Africa embroiled in dot com frenzy
Just when we thought it was safe to surf! There are hunters on the way and they are eager to capture their prey: Africa’s online domains (generic Top Level domains) are the target and dot Africa (.Africa) Top Level Domain (TLD), specifically, the coveted prize.
This is because it is widely accepted that control over . Africa would expose the online community, particularly businesses, to numerous benefits – not least of which is the opportunity to use this resource as a springboard for African businesses to become globally competitive.
Octavia Kumalo, Marketing & Communications Manager, UniForum SA, suggests that .Africa offers a lot in terms of opportunity for the content and proceeds from the Top Level Domain will be reinvested into the continent and boost socio-economic development.
“Africa is the land of opportunities and growth, and I suppose it’s natural for contention to arise; when a lucrative opportunity such as running and operating a domain name which represents so many opportunities for the continent, is presented. The .africa domain name will give Africans, businesses, governments and individuals an online African identity,” says Kumalo.
“The proceeds from the .africa TLD will be reinvested into the African community through socio-economic development, ccTLD development, RAR development and also technology and infrastructure development. The .africa TLD will create an opportunity for African content development, which is a big need currently. So yes, the .africa TLD is a precious resource which paves the way for much needed development in the Internet industry inAfrica,” she adds.
An article posted on CNN in December last year spoke of a non-profit organisation registered in Mauritius, DotConnectAfrica, competing to establish and operate the .Africa name space.
Other contenders include the African Top-Level Domains Organisation (AFTLD) and the African Registry Consortium, along with interest expressed by the African Union, the report claims.
AFTLD is a membership-driven organisation established to serve the interests of African TLD managers with respect to policy and registries.
The African Registry Consortium (ARC) is a pan-African consortium that aims to administer the dot Africa domain by Africa, for Africa.
ARC spokesperson and founding member, Koffi Fabrice Djossou, is on record as saying that the company is pushing for the same EPP technology currently implemented for co.za and other .za second level domains to be utilised for the .Africa domain.

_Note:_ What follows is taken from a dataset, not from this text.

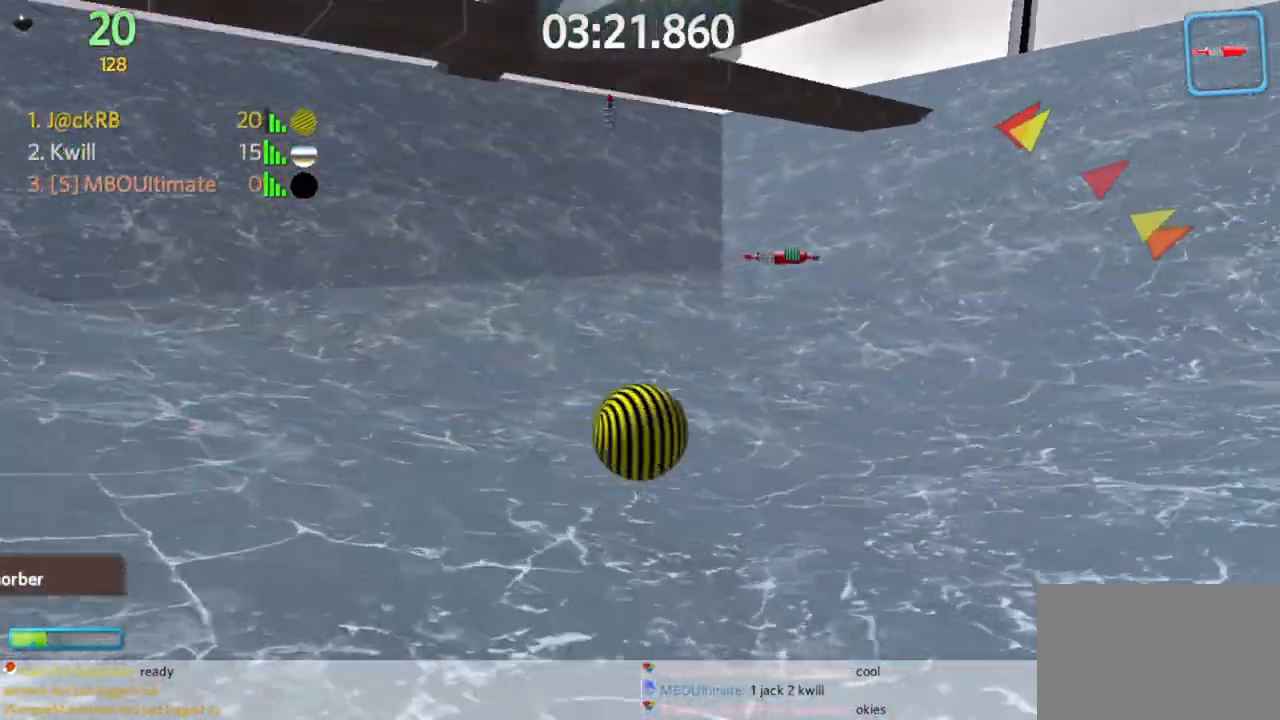
{"keys": ["d", "w"], "mouse": [], "events": [[100, "w", "down"], [183, "space", "down"], [283, "space", "up"], [283, "w", "up"], [467, "w", "down"]]}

“We see .Africa as the ideal opportunity to highlight African know-how and expertise”, said Djossou. “This new domain will give the continent a truly African identity for the first time and will allow companies and organisations operating here to proudly highlight their African operations and identity.”
In June 2012 the Internet Corporation for Assigned Names and Numbers (ICANN) reported that a total of 1, 930 new generic Top-Level Domain (gTLD) names applications had been received – as part of the organisation’s new gTLD program.
According to the report of the total number of applications for new gTLDs, 66 are geographic name applications and 116 are for Internationalised Domain Names or IDNs, for strings in scripts such as Arabic, Chinese and Cyrillic.
Analysts say it can take up to six months for an application to be fully assessed.
Applications were received from 60 countries and territories. But, says Howard Rybko, CEO of Syncrony, a South African-based website development and hosting company,Africa has not come up with the goods in terms of vying for its slice of the digital real estate pie.
“In mid-June of 2012, when the big Internet players revealed their cards in the highest stakes game in web history, the best Africa could come up with was four predictable geographic plays (.JOBURG, .DURBAN, .CAPETOWN and .AFRICA) and a few MNET pals covering their brand names. At stake is the ownership of the digital real estate represented by the few hundred new domain name extensions that will start appearing in 2013. These include extensions like .ZULU, .WEB, .LOTTO and a possible 1,400 more. The new extensions are designed to unclog the constipation resulting from the lack of availability of dot com names (and the handful of alternatives like dot net, dot biz and dot org),” says Rybko.
Stakeholders like Djossou believe that the advent of .Africa domains will revolutionise the domain name space in Africa– something that Rybko believes the continent should be more cognizant of.
“Our entire African continent accounted for a paltry 13 English name applications. Peanuts compared to the enterprising Donuts Inc, who went out on a $65 million limb and applied for a staggering 307 new Top Level Domains. The names that Donuts (Domain Nuts) have applied for run the generic gamut from .RUGBY to .CASINO, .FAMLILY, .BLOG and even a controversial few like .SUCKS. If things turn out as Donuts’ hope, they will profit by making it affordable and simple for businesses and individuals to lay claim to their online territory,” Rybko said.
ICANN is expected to confirm its decision in early 2013 and operators like UniForum SA believe the organisation has the expertise and credibility to add significant value to the overall development of the Internet.
“ICANN plays a critical role within the Internet industry, and they do tremendously good work, to make the Internet stable, secure and accessible – and now with the inclusion ofAfricainto the GAC, there will be even greater participation from African’s on the future of the Internet,” Kumalo says.